→ **EXERCISE AIM**: Find the string "Zvar" in the records and copy each line where it occurs.

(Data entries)
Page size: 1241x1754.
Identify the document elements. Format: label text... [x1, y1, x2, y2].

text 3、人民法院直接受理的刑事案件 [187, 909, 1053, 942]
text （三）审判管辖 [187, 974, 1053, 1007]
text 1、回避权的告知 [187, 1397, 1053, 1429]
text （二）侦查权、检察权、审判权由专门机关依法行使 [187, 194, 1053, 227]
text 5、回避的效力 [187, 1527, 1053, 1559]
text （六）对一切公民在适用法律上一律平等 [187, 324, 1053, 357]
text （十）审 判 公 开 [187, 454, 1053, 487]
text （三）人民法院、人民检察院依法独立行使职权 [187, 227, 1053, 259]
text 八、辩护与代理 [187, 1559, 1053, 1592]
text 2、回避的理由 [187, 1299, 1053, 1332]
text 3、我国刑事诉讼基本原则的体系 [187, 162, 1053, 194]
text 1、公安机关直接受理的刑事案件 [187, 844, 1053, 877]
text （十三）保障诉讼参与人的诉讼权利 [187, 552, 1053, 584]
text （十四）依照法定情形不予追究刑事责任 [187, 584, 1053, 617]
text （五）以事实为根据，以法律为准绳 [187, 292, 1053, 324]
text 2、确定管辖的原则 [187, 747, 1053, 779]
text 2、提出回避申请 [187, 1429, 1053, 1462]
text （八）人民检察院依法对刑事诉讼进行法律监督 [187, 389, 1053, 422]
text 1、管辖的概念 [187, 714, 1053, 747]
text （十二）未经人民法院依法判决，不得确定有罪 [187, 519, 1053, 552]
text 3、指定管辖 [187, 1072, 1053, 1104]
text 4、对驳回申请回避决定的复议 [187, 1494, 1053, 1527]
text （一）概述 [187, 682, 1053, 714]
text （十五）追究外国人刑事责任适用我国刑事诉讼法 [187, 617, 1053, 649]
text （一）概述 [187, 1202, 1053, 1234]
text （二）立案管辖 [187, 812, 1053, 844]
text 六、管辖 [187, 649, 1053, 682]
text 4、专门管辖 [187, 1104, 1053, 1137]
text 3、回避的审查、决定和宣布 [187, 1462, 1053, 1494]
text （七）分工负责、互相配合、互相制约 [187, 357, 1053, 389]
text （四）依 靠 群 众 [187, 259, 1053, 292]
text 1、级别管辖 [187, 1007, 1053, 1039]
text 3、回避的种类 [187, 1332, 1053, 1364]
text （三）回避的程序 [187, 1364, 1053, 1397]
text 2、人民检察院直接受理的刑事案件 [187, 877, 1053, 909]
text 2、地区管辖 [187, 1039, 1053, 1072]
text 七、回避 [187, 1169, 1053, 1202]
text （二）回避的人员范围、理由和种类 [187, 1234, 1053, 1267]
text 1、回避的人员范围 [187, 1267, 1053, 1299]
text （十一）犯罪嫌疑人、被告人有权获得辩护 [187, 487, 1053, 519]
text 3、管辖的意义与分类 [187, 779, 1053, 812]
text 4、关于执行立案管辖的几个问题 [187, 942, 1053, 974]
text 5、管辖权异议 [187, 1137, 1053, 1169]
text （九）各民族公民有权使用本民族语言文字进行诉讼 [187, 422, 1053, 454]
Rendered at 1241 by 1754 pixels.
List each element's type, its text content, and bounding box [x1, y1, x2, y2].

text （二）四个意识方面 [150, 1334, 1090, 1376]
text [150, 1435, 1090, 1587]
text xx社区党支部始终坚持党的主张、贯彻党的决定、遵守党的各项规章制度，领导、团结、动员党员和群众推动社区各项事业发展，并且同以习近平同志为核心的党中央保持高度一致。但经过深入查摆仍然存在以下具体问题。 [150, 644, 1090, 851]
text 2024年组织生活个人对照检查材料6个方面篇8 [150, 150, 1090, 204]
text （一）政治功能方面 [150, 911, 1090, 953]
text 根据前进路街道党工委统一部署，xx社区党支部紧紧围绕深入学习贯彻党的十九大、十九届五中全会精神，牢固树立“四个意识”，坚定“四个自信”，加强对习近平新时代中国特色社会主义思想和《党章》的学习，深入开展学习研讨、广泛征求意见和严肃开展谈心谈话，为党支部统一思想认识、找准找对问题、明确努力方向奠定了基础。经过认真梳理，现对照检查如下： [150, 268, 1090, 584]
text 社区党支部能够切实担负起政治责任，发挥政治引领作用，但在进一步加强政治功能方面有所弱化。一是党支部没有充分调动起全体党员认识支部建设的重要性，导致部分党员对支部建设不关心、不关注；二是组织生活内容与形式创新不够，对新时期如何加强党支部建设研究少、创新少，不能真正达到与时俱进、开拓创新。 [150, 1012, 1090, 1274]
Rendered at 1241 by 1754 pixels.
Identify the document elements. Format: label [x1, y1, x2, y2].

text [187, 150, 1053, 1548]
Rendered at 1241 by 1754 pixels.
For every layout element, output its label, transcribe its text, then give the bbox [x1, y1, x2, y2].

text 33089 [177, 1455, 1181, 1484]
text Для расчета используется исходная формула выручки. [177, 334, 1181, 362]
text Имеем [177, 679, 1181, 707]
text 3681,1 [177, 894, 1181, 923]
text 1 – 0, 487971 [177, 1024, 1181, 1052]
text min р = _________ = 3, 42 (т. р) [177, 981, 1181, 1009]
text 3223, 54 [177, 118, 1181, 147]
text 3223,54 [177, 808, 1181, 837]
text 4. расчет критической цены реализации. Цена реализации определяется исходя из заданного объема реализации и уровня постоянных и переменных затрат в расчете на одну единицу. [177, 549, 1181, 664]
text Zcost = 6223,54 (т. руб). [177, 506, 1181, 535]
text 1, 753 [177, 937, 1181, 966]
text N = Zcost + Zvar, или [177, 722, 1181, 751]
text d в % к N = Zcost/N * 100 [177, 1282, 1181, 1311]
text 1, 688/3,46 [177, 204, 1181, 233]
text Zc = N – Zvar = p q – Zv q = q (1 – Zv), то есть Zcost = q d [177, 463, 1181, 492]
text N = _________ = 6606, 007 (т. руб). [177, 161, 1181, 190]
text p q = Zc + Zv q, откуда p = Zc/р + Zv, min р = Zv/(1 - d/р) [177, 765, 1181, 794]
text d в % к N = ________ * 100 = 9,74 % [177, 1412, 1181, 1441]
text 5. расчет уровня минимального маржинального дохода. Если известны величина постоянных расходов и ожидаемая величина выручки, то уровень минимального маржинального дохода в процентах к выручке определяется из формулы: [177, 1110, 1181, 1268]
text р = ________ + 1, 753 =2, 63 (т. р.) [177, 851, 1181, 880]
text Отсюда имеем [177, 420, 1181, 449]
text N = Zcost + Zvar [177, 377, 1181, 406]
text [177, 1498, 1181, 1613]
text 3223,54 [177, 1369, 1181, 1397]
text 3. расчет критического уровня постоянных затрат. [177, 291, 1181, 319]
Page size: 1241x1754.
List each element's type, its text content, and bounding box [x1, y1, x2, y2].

→ **RESPONSE BELOW**:
text N = Zcost + Zvar, или [177, 722, 1181, 751]
text Zc = N – Zvar = p q – Zv q = q (1 – Zv), то есть Zcost = q d [177, 463, 1181, 492]
text N = Zcost + Zvar [177, 377, 1181, 406]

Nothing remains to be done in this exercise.